* **Yönerge**
Aşağıdaki seçilen bölümden, “HATAY - CHP” sözcüklerini içeren yerden başlayarak metni değiştirmeden aktarın. Aktarmayı “mensuplarına açıklamalarda bulundu.” sözcüklerinden sonra bitirin.

* **Seçilen bölüm**
_____

HATAY - CHP Merkez Yürütme Kurulu (MYK) toplantısı, Genel Başkan Kemal Kılıçdaroğlu liderliğinde, Kahramanmaraş merkezli 2 depremle felaketi yaşayan Hatay’da toplandı.
Hatay Büyükşehir Belediye Başkanı Lütfü Savaş, EXPO’21 çadırında yapılacak toplantı için gelen Kılıçdaroğlu, kurmayları ve aralarında İBB Başkanı Ekrem İmamoğlu’nun da bulunduğu büyükşehir belediye başkanlarını sarılarak karşıladı. Kılıçdaroğlu, MYK toplantısı öncesinde basın mensuplarına açıklamalarda bulundu.
KILIÇDAROĞLU: “BAZI ŞEYLERİ AÇIK VE NET KONUŞMAK LAZIM”

_____

* **Gösterilen bilgiler**
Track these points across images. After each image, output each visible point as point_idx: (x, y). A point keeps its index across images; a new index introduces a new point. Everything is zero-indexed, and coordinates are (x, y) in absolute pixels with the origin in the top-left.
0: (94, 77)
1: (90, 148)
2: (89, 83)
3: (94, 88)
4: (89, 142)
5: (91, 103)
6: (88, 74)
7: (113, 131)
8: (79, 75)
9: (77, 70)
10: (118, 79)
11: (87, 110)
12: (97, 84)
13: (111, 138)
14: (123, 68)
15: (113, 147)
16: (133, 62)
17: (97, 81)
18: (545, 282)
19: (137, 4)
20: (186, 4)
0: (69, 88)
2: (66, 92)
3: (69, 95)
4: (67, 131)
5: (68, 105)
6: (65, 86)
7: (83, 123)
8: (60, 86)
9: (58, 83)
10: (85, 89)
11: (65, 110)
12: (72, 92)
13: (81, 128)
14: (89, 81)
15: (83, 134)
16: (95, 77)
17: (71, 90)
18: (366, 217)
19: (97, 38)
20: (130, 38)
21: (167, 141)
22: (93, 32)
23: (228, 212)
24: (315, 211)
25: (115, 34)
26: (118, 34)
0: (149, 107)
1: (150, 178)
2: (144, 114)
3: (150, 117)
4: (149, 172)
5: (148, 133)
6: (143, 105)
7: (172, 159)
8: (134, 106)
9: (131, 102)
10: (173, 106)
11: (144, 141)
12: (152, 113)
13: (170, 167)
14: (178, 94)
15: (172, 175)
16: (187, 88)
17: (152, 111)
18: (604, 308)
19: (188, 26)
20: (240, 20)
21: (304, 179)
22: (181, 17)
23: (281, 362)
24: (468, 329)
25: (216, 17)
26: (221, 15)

_____

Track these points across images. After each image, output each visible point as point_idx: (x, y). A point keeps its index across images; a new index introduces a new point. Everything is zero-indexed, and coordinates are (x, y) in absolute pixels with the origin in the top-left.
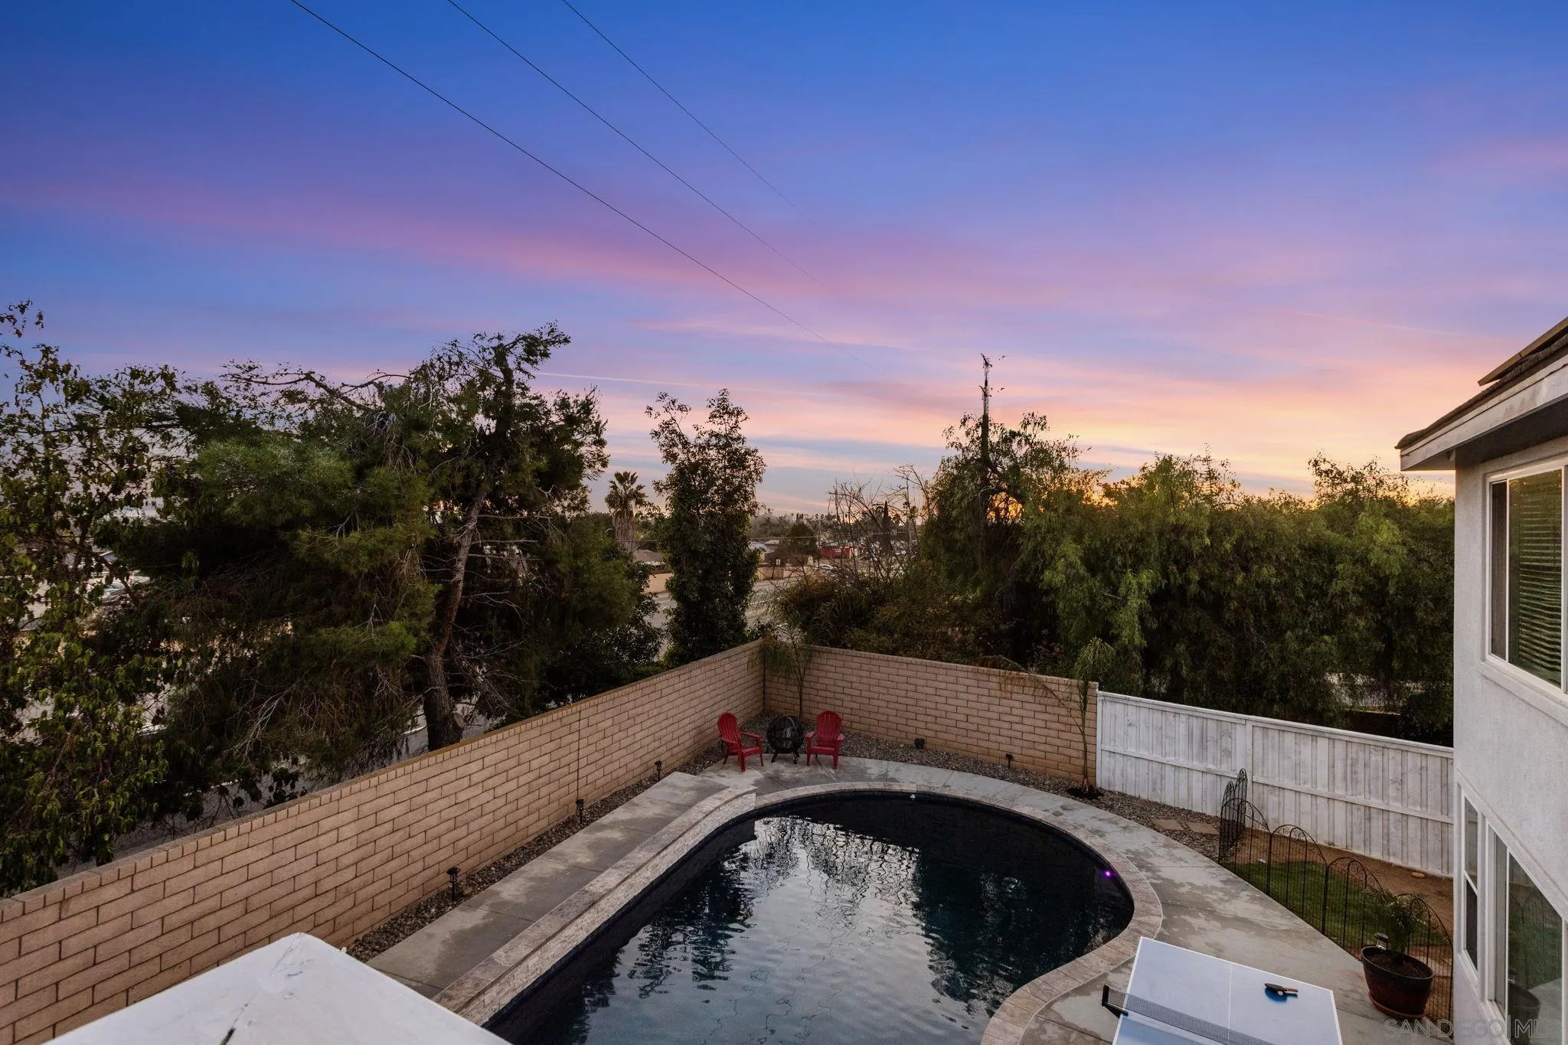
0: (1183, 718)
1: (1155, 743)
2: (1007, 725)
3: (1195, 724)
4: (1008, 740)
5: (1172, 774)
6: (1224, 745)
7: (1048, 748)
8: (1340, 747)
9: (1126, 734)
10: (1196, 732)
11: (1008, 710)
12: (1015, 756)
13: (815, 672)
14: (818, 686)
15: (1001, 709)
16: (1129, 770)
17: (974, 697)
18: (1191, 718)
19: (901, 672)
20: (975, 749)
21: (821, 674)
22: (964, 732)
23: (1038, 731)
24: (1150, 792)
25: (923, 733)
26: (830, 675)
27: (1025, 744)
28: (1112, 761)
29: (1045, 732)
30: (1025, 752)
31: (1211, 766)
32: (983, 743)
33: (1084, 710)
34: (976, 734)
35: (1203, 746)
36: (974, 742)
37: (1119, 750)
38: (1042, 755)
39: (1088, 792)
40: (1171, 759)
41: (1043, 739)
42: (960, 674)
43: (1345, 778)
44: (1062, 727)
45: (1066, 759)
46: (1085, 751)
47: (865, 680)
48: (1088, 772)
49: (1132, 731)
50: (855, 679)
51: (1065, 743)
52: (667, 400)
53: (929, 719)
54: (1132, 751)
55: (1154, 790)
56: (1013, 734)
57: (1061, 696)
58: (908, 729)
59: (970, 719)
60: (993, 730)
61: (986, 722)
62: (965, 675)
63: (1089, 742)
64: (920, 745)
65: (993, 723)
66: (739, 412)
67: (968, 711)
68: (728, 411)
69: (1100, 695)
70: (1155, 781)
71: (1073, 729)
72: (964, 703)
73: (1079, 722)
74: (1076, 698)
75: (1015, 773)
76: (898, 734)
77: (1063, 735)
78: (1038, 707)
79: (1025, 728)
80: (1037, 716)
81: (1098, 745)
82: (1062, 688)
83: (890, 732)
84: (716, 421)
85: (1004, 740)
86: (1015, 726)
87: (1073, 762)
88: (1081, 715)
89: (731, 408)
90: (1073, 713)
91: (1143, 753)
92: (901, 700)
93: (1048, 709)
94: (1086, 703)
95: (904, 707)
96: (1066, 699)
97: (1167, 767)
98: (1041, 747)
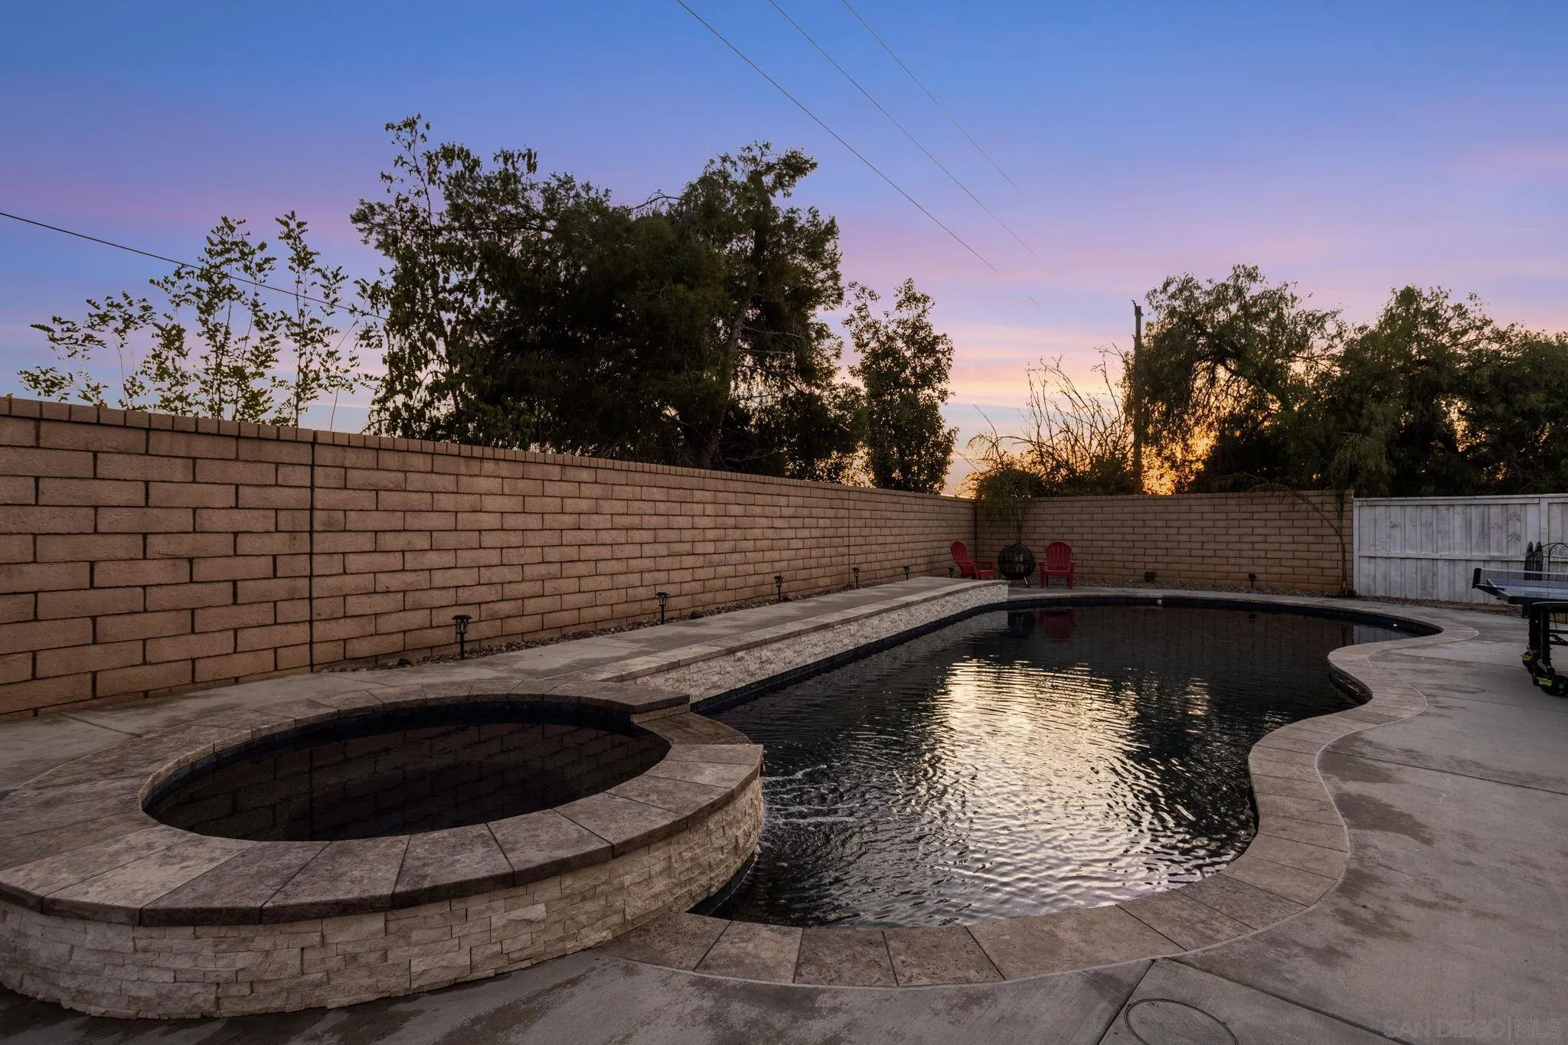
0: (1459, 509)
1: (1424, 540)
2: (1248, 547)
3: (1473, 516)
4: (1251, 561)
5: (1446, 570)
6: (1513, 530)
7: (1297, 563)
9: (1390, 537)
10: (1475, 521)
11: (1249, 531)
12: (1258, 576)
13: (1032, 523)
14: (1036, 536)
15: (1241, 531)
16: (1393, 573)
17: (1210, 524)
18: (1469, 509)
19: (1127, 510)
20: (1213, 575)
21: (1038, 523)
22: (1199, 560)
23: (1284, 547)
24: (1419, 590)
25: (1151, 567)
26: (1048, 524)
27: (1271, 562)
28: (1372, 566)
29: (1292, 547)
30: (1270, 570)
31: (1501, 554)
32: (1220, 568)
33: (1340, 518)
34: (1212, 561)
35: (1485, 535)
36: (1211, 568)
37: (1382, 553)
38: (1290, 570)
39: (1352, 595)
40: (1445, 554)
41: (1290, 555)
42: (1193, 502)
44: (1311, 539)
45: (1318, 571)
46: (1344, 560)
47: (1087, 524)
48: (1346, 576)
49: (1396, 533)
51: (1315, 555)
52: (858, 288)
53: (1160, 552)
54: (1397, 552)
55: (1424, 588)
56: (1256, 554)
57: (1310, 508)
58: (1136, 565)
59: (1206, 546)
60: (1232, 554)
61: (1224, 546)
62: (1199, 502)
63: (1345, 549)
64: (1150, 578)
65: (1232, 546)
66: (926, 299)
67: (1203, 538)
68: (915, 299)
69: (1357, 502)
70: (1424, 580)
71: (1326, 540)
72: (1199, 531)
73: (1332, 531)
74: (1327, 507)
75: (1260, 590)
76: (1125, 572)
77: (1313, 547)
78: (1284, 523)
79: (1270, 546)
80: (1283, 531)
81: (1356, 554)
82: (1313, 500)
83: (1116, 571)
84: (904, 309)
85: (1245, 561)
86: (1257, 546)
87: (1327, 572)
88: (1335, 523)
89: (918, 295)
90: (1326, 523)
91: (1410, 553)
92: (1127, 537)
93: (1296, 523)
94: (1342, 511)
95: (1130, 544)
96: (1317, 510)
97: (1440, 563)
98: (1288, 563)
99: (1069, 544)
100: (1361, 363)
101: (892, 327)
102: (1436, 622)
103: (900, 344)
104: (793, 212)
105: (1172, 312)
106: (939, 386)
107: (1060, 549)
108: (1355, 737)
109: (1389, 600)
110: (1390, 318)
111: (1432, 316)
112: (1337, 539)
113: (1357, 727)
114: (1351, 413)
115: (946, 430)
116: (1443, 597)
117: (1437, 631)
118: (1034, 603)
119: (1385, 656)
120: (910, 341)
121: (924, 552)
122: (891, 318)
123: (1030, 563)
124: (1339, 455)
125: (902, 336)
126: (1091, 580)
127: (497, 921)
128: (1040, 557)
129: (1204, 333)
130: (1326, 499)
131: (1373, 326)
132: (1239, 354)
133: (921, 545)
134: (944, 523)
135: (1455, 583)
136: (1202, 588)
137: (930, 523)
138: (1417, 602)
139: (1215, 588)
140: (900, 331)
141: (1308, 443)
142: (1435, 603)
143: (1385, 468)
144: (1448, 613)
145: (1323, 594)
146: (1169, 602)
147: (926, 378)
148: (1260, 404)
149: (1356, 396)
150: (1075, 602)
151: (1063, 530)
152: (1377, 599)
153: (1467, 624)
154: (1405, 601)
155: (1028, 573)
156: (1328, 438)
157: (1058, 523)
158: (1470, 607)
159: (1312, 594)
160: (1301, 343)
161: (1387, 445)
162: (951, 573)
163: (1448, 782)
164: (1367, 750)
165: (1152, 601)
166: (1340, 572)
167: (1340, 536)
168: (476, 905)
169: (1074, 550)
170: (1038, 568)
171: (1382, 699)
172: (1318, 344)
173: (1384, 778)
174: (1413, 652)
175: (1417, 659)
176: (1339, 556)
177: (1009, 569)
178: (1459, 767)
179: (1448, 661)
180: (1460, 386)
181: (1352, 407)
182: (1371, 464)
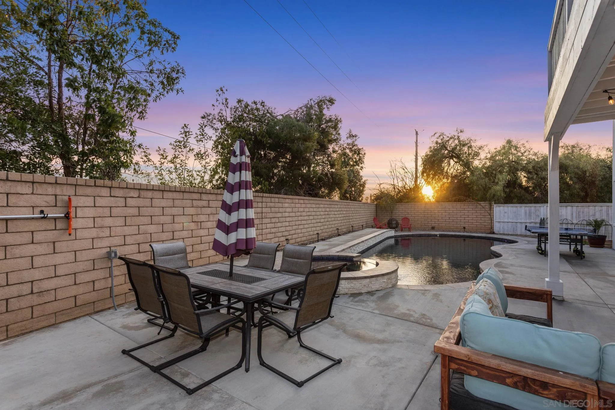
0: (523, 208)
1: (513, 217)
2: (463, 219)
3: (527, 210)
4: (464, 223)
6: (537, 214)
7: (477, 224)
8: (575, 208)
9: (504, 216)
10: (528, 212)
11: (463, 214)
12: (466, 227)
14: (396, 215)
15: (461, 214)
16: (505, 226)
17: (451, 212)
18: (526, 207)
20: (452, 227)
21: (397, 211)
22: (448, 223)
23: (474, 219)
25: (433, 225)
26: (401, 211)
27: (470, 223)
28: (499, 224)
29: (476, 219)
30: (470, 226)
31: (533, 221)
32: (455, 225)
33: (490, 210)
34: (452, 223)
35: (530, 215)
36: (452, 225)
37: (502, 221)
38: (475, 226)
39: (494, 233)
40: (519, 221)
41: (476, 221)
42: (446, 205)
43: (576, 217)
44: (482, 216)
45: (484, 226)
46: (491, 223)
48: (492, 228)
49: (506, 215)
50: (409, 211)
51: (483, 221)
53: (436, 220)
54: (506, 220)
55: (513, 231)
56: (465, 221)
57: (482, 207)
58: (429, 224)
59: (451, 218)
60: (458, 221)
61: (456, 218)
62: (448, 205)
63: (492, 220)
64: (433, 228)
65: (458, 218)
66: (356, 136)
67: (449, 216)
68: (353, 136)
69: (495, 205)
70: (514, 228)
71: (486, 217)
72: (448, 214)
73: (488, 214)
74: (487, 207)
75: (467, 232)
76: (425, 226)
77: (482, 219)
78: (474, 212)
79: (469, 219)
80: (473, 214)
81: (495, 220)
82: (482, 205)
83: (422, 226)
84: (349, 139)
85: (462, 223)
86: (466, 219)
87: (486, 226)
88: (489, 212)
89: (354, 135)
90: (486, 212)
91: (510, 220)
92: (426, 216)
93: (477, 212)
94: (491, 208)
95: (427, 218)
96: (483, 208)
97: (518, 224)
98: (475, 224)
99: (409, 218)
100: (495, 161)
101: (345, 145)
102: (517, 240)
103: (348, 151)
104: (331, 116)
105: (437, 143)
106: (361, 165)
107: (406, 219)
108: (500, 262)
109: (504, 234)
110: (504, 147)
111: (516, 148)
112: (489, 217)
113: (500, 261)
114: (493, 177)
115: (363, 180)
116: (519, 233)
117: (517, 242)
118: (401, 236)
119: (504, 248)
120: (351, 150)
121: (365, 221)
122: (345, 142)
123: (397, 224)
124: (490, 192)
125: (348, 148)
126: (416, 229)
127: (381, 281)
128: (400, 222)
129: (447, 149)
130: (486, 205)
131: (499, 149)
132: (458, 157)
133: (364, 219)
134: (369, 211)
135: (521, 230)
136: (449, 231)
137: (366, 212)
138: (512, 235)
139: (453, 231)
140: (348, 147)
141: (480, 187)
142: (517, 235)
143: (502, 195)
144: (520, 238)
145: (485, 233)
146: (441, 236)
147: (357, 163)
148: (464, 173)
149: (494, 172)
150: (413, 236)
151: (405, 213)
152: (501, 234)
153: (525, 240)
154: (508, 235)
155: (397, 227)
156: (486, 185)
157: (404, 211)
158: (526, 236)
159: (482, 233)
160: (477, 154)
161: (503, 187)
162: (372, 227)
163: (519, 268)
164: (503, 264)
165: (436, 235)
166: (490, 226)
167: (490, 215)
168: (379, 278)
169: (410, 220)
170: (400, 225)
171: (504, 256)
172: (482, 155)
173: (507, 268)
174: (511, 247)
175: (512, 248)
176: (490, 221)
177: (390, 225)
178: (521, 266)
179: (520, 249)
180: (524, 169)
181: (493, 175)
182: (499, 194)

_____

* **Görevin yanıtı**
HATAY - CHP Merkez Yürütme Kurulu (MYK) toplantısı, Genel Başkan Kemal Kılıçdaroğlu liderliğinde, Kahramanmaraş merkezli 2 depremle felaketi yaşayan Hatay’da toplandı.
Hatay Büyükşehir Belediye Başkanı Lütfü Savaş, EXPO’21 çadırında yapılacak toplantı için gelen Kılıçdaroğlu, kurmayları ve aralarında İBB Başkanı Ekrem İmamoğlu’nun da bulunduğu büyükşehir belediye başkanlarını sarılarak karşıladı. Kılıçdaroğlu, MYK toplantısı öncesinde basın mensuplarına açıklamalarda bulundu.